10-13-2018, 08:42 AM
(10-12-2018, 04:15 PM)David Horn Wrote:(10-12-2018, 02:59 PM)Eric the Green Wrote:(10-12-2018, 10:08 AM)David Horn Wrote:(10-11-2018, 02:12 PM)Eric the Green Wrote: Yeah, I know Galen and folks like him would love nothing better than for millennials to not learn from Obama and not to vote, and they usually get their wish, Obama notwithstanding. But Obama tries his best.
Up to now, he's been an aloof guru on the mountain. He needs to decide that Presidential decorum is out of style for now, and get into the fray.
He does. On the other hand, though he was great at overcoming the odds and getting elected himself, his record of helping others get elected is poor, even when he tries hard.
He may have the same issue as Trump, though obviously for other reasons. He connects personally with people and can easily gather a following, but it's his alone. I'm not sure that's something that can be overcome.
He cannot keep his following (22nd Amendment).
All Presidents are unique whether for the good (FDR) or ill (Trump). The President most similar to him (someone has to be!) is Dwight Eisenhower, as you have seen in some of my arguments. Like Ike, he is also unable to get people elected on his behalf. Just look at the 1958 midterm election, when Republicans got torched politically.
The political Regeneracy will depend upon someone building a coalition that crosses lines of ethnicity, region, and social class. Obama came close to doing that in 2008, but did not quite succeed. It is unlikely that Trump will do so. His all-for-the-few economics will satisfied the economic elites, and his vulgarity appeals to 'low-information' voters who share his rudeness and vulgarity can win over people who want to give people who are not politicians a chance to solve our political and economic problems. Although the political process has always room for politics that satisfy the economic desires of economic elites who can buy their spokesmen for their reactionary causes, no political movement has been able to win with that alone in a democratic order. To fully achieve a political order that serves such elites those elites must kill democracy with either an aristocratic order or with genocidal fascism. Trump has pitted lower-class white people against the middle class and poor non-white people while siding with the economic elites who want America to become an aristocratic plutocracy side with people that they never need meet.

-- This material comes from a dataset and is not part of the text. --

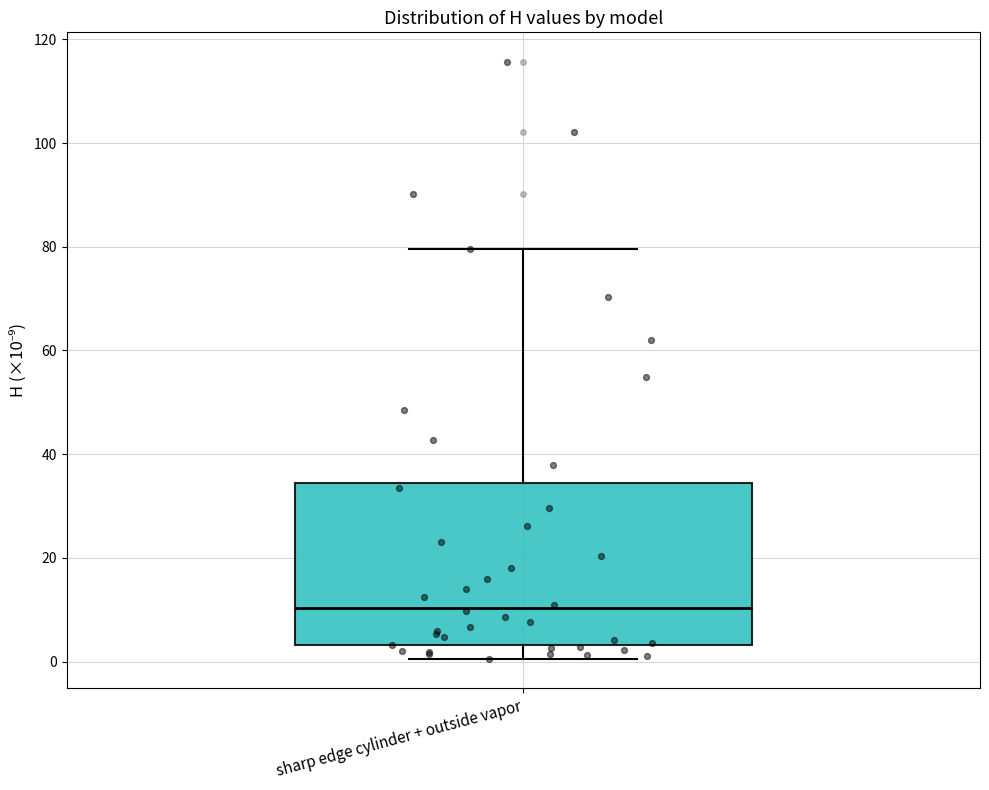

Read this box plot against the y-axis: the position of the median line, the range covered by the box, and the ends of both whiskers. The values are not printed on the chart, so give them approximately, as read against the axis.

median 10, box 4 to 34, whiskers 0 to 80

Trump hurts people, and he delights in hearing people that he hurts curse him much as a stage or screen villain 'loves to be hated'. But the stage and screen character of a gangster, brigand, or Nazi is all for show. The rest of the world is something other than show. Just think of how tiresome, or worse, it would be to do this in family or social life. Edward G. Robinson was by all accounts a very good person, and played gangsters because he looked like one. Warren Beatty and Faye Dunaway are not Clyde Barrow and Bonnie Parker in real life. Some of the most convincing Nazis on celluloid are British (we know the role of the Brits in World War II) or Jewish (OK, you may have seen me say that there was nothing wrong with the German people in the first half of the twentieth century that Judaism would not have solved; in some respects, the Germans were the gentiles most similar to the Ashkenazim, the Yiddish-speaking Jews that the Nazis obliterated in central and eastern Europe. Oh, the irony!)
Americans are going to have Obama as an expression of the better angels of their nature (from Lincoln's first inaugural address) in contrast to the economic folly of Dubya and the hollow cruelty of Trump's design for an aristocratic plutocracy. The elites needed someone willing to bail themselves out of the dangerous eco0nomic meltdown from the bursting of the real-estate bubble of Dubya -- and then they wanted all the recovery for themselves. People other than themselves were to be livestock at best and vermin at worst in an economic system that sees people solely as their economic functions. Maybe there would be a need for some welfare to keep Marx' "reserve army of the unemployed" from either starving or rebelling, if not both. To describe 'our' elites of ownership and management as an aristocratic plutocracy is to compare them to the sorts of people who made the American Civil War possible (I recall reading an old article in American Heritage in which it exposed that the slave-owning planters saw themselves as benefactors to their slaves) or a proletarian revolution. 'Our' elites would love to use patriotism and nationalism as pretexts for excusing their exploitation.
We are more than our economic functions, or else we are not fully human.
The ideal subject of totalitarian rule is not the convinced Nazi or the dedicated Communist but instead the people for whom the distinction between fact and fiction, true and false, no longer exists -- Hannah Arendt.